JOB → Return each line from the entries below that contains the string "position".

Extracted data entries
▬▬▬▬▬▬▬▬▬▬
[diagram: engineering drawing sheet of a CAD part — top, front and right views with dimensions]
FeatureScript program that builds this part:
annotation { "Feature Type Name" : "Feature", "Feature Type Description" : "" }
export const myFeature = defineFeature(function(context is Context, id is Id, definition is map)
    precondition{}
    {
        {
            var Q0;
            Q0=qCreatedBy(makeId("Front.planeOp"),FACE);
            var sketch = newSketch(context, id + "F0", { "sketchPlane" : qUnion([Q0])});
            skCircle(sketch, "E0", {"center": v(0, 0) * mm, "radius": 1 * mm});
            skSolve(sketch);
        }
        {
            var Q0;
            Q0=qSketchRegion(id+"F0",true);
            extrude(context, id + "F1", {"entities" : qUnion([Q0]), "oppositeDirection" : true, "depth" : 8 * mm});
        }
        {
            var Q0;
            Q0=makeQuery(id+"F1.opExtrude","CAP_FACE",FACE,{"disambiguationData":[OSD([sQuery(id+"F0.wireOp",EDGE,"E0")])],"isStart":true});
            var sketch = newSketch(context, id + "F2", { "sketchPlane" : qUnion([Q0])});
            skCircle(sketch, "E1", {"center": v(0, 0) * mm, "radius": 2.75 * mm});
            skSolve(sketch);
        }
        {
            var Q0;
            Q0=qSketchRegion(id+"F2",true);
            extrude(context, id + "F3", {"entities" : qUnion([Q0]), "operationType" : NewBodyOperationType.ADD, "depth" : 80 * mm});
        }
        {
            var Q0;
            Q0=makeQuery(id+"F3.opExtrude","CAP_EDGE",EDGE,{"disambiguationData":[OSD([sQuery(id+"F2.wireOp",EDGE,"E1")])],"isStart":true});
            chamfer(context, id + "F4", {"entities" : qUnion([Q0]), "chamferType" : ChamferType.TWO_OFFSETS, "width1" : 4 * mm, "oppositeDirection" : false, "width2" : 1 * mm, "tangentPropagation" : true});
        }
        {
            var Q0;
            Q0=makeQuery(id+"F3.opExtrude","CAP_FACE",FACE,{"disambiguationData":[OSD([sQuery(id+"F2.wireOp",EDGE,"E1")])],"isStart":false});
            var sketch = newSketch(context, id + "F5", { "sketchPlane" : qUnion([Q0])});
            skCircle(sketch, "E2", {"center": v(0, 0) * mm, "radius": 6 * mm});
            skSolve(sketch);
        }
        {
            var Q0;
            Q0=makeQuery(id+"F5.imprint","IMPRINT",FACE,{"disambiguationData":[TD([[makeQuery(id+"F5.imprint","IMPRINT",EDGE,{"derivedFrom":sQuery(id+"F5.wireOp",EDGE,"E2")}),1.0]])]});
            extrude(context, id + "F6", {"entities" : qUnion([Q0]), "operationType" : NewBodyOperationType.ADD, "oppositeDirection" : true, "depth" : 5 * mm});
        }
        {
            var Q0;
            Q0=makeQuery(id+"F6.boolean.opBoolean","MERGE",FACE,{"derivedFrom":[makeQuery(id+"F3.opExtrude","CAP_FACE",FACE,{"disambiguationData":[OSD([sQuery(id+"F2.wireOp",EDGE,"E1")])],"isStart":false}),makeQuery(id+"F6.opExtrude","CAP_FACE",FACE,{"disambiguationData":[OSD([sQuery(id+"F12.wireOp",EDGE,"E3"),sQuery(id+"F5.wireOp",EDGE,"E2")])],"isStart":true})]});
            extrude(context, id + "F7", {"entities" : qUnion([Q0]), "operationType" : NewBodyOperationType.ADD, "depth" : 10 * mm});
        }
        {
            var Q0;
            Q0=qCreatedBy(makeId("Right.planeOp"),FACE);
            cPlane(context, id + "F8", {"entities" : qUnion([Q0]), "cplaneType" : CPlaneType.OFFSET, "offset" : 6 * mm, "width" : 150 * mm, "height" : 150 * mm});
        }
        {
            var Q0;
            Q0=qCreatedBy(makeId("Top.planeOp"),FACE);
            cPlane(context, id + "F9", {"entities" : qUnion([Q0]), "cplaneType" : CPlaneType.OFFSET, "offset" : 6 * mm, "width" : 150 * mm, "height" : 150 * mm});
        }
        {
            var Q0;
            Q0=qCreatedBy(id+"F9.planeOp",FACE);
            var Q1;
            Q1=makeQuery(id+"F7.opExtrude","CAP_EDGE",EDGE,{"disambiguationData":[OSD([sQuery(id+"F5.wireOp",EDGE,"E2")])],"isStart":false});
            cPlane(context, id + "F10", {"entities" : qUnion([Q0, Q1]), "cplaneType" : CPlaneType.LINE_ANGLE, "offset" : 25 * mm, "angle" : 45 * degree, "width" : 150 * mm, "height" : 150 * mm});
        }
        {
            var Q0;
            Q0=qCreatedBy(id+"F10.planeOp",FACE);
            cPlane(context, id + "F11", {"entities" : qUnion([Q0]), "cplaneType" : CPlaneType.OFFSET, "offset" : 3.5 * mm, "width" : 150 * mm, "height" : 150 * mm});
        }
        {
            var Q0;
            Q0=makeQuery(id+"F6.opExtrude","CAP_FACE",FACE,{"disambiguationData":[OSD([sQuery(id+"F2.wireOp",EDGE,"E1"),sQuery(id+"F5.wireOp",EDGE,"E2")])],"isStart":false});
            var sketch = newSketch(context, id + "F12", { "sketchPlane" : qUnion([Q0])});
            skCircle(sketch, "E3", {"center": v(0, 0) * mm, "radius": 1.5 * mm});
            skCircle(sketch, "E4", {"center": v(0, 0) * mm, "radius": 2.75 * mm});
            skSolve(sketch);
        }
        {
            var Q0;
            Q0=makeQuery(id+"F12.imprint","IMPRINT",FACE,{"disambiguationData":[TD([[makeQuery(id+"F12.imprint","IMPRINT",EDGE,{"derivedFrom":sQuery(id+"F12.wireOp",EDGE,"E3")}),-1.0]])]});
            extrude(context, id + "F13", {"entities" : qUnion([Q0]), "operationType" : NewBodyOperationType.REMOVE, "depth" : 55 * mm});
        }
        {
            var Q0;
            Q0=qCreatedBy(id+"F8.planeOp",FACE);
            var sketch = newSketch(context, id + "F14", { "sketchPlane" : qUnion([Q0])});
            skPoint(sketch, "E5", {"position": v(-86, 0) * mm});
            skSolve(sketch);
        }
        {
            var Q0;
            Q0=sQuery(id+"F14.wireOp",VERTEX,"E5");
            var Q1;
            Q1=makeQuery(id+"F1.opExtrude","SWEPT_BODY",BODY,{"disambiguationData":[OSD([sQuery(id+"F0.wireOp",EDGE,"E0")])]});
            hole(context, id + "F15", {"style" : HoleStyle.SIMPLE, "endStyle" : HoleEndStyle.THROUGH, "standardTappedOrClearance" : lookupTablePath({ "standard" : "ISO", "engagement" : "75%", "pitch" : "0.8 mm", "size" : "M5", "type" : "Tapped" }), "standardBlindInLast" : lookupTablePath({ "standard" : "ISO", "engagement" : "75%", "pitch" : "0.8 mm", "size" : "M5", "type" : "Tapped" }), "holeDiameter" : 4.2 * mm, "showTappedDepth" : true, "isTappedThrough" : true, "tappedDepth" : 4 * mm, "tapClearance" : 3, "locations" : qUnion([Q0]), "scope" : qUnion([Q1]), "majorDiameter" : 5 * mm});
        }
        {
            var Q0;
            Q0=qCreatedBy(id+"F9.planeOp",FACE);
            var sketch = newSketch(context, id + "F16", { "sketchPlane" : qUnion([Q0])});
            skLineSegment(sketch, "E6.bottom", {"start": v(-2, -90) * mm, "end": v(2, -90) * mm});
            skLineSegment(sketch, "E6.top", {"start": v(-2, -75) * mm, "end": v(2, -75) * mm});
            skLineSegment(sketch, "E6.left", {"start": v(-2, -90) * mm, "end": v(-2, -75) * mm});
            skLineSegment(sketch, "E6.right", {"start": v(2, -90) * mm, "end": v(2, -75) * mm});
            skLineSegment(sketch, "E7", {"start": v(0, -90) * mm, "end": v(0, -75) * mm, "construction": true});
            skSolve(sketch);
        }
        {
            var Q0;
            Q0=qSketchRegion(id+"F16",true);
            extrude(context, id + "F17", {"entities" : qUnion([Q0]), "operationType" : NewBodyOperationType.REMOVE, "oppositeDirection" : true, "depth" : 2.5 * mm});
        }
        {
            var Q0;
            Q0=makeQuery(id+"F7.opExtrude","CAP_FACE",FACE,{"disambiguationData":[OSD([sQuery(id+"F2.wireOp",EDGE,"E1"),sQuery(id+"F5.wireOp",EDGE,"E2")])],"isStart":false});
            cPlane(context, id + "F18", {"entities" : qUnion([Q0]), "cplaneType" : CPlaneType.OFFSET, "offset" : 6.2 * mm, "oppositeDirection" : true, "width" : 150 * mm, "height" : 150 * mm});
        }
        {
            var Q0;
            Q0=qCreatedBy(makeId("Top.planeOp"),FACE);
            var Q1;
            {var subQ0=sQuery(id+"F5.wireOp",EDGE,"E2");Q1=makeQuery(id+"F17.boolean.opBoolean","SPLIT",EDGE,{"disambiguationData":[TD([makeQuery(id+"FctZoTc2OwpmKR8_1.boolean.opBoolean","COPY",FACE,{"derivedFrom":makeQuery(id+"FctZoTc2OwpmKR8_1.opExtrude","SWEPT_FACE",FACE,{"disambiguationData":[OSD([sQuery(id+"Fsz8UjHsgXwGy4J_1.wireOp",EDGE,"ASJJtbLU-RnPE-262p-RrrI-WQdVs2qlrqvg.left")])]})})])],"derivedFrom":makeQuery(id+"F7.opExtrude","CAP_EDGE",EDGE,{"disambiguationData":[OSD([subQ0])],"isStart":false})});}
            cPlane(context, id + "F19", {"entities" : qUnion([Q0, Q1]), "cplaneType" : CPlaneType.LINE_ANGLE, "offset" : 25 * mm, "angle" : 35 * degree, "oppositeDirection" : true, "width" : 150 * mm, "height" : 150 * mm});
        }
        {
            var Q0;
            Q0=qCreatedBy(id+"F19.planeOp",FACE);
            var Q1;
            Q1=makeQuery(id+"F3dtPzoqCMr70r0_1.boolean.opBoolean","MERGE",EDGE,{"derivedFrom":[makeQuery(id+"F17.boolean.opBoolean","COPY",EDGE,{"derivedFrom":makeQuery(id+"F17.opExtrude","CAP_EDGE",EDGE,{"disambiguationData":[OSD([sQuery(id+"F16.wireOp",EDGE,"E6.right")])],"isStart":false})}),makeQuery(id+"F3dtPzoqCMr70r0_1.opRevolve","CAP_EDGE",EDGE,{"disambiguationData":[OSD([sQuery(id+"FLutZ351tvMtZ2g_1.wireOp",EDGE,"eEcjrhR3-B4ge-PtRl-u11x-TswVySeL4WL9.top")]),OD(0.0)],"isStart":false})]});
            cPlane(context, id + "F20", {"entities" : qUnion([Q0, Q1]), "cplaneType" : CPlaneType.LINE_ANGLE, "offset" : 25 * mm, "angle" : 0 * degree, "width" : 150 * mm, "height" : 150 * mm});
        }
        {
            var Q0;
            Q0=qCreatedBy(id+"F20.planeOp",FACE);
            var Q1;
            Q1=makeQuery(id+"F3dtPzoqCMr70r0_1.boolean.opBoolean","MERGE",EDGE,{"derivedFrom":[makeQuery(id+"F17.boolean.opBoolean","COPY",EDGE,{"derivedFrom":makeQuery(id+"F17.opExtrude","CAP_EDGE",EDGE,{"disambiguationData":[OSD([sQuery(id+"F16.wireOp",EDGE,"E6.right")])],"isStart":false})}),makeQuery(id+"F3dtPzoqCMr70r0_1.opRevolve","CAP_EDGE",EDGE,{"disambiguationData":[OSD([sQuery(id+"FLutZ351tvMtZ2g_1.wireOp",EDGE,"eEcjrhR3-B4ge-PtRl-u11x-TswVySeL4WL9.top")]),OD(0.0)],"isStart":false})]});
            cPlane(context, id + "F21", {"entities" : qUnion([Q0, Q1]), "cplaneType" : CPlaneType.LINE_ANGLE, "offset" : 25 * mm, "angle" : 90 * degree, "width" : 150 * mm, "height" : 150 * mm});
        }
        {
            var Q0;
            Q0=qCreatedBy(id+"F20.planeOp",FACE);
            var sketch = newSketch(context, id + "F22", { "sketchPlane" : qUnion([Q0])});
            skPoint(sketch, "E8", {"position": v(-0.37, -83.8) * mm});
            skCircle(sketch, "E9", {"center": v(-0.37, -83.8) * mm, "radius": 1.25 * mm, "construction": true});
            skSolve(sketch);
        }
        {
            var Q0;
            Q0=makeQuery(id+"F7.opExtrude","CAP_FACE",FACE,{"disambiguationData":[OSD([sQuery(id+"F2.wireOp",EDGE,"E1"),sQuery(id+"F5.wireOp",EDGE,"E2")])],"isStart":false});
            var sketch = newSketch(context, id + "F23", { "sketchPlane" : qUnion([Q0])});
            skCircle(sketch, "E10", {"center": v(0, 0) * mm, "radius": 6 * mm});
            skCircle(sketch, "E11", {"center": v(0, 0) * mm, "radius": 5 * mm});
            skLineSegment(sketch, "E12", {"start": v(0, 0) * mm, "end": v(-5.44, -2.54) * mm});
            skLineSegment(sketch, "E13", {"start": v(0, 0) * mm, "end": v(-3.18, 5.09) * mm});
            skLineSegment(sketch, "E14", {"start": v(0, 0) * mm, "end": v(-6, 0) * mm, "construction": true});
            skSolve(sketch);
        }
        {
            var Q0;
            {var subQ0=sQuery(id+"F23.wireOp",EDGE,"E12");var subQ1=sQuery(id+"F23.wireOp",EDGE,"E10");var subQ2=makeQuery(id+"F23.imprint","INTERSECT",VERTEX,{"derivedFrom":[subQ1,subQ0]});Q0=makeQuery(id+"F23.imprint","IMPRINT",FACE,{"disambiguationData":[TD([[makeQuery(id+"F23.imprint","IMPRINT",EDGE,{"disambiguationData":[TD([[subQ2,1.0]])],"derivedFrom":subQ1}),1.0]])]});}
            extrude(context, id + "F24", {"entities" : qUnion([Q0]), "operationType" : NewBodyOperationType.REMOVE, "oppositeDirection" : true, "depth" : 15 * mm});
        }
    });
▬▬▬▬▬▬▬▬▬▬
RESPONSE TO THE EXERCISE →
            skPoint(sketch, "E5", {"position": v(-86, 0) * mm});
            skPoint(sketch, "E8", {"position": v(-0.37, -83.8) * mm});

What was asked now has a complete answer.